Opt for Flexi Home Loans and Earn More on Surplus Funds
Preeti Kulkarni explains how savings account-linked smart housing loans can take care of your emergency needs as well as bring down your loan liability
Home buyers in India have little say in the interest rates on their loans. A high credit score, healthy repayment record, bigger pay package and so on do not fetch any discount in interest rates. They hinge primarily on the overall interest rate scenario in the economy. That is why products with flexible interest payable are a big innovation in the home loan space. Although they are nowhere as popular as the regular home loans, banks such as SBI, Citibank, Standard Chartered, HSBC, among others, offer loans where the interest payable can be flexible.
These products – called flexi or smart loans – come with some variations, but they work like ‘sweep-in, sweep-out’ deposits. Now, such deposit accounts automatically transfer funds that cross the threshold limit in your savings account into a fixed deposit. This helps you take care of your emergency needs and earn higher-than-savings-account return at the same time. ‘Flexi’ home loans use a similar mechanism, although with a slight difference. In this case, your loan is usually linked to a current account. “The loan works like an overdraft account where the interest is charged on the outstanding balance on a daily basis.
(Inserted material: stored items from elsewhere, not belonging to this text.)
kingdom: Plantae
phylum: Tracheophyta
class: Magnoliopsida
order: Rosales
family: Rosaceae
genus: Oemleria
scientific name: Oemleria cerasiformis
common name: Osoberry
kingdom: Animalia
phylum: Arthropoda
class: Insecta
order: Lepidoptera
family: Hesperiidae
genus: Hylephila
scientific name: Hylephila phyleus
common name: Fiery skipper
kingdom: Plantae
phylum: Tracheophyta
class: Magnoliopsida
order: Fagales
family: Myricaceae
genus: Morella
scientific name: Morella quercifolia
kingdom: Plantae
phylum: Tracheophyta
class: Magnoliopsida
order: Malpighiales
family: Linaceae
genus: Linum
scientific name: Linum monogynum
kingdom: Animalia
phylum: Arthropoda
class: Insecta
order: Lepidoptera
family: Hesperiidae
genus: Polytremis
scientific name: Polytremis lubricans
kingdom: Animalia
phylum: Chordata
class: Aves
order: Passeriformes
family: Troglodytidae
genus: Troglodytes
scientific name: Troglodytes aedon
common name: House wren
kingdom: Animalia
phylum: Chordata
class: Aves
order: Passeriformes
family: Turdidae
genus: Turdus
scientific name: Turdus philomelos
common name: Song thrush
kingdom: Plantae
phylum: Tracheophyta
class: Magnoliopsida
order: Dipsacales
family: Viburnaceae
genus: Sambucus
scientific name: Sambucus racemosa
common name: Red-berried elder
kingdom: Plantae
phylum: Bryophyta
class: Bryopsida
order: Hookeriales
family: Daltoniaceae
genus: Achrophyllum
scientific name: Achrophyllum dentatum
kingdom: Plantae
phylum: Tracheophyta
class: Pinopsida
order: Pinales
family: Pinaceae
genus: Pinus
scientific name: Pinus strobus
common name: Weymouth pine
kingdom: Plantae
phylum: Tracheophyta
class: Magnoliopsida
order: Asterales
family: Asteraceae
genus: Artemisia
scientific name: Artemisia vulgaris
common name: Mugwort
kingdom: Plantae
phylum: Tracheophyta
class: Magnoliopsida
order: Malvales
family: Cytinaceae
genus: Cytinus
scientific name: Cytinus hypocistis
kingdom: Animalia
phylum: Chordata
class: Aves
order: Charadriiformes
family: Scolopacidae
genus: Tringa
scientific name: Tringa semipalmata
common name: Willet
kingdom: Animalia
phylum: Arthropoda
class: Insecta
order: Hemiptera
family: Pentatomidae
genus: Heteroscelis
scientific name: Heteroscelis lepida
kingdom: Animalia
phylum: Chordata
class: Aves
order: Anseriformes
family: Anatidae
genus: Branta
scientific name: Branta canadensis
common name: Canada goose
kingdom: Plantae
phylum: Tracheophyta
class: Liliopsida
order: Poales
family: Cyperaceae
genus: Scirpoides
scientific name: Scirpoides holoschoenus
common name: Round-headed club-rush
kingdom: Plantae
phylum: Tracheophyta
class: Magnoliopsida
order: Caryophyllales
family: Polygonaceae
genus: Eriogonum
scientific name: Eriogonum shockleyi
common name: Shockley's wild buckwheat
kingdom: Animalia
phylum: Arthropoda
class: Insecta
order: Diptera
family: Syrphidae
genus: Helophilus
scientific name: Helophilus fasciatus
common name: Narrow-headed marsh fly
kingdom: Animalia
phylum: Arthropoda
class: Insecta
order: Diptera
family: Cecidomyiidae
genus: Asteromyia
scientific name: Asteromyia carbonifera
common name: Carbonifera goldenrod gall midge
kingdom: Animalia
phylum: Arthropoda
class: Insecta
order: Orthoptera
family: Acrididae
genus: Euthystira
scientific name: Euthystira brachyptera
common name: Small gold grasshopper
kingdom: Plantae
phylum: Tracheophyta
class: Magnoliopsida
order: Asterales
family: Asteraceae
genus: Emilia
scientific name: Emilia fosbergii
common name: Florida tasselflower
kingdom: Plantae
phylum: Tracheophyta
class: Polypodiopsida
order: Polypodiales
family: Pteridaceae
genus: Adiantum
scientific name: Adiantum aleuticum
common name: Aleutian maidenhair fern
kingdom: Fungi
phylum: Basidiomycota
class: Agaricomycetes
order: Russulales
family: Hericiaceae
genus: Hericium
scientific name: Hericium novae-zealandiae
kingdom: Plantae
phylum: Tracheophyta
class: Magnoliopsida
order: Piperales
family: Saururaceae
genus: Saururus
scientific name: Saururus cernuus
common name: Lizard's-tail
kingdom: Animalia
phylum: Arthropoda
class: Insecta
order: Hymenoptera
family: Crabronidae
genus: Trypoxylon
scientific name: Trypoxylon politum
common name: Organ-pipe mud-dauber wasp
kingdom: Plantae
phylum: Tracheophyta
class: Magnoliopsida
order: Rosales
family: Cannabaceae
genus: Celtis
You have the option of withdrawing the unused amount as per the limit sanctioned,” says VN Kulkarni, chief credit counsellor with the Bank of India-backed Abhay Credit Counselling Centre. “The broad concept used here is that of the weighted average, where your principal outstanding is adjusted for the balance kept in the linked current account,” adds Kapil Narang, COO, Ameriprise India, a financial planning firm. It could especially benefit borrowers who may have bought an under-construction property, with payments made to the builder being linked to the stage of construction. Here, you would be paying relatively small amounts in installments. If you have a flexiloan, you can withdraw funds only to the extent required and thus save on the interest outgo. Remember, however, that features could vary as per the bank you may have chosen.
COUNT YOUR BENEFITS
Now, say, you’ve opted for a regular home loan. In this case, your salary would be credited to a savings bank account that will fetch you a return of 4-7%. The amount required for your EMI payment would be transferred to your loan account and the balance would continue to earn the savings bank rate. “In a flexi home loan, the amount lying in your home loan account will be factored in, while interest will be charged only on the outstanding balance on a daily basis. If you have parked your entire salary on the first of the month and have not withdrawn any amount say till the 10th, you will save interest on the loan to that extent,” explains Kulkarni. “In effect, your savings will fetch interest at the rate which you are paying on your home loan. Your return will be around 10.5-11 %, depending on the rate being charged to you. This will enable you to bring down your interest cost and ultimately the repayment period.” This feature could also spur you to use your income judiciously. You can look at parking as much money as you can in the linked current account to reduce the interest burden. Consequently, your total repayment period, too, will shrink sooner. With a regular home loan, on the other hand, a tendency to splurge the amount remaining after paying EMIs sets in.
WATCH OUT FOR THE PITFALLS
“The rate of interest is usually higher than that of regular home loans,” points out Madan Mohan, independent loan counselor. “Also, borrowers should enquire about the processing charges on such credit facilities. There could be other services charges, too, which a regular home loan does not levy.” Therefore, study the terms and conditions carefully. This apart, you should go for this facility only if you are sure about making optimum use of its features. Remember, this facility will work to your advantage only if you diligently park your surplus funds into the account regularly.
GAUGE ITS SUITABILITY
Though the concept may seem attractive, it may not fit into the requirements of all borrowers. “The scheme will be best suited for the double income category, where both husband and the wife have a sufficient disposable income,” says Kulkarni. They can make good use of their surplus money, which otherwise would have been parked in lowyielding savings bank account. “It is also suitable for those who earn certain incentives on a regular basis and can afford to park such extra income in a flexi-scheme. Likewise, all those who find that they can pay more than the stipulated EMI every month could also consider such facilities,” he adds.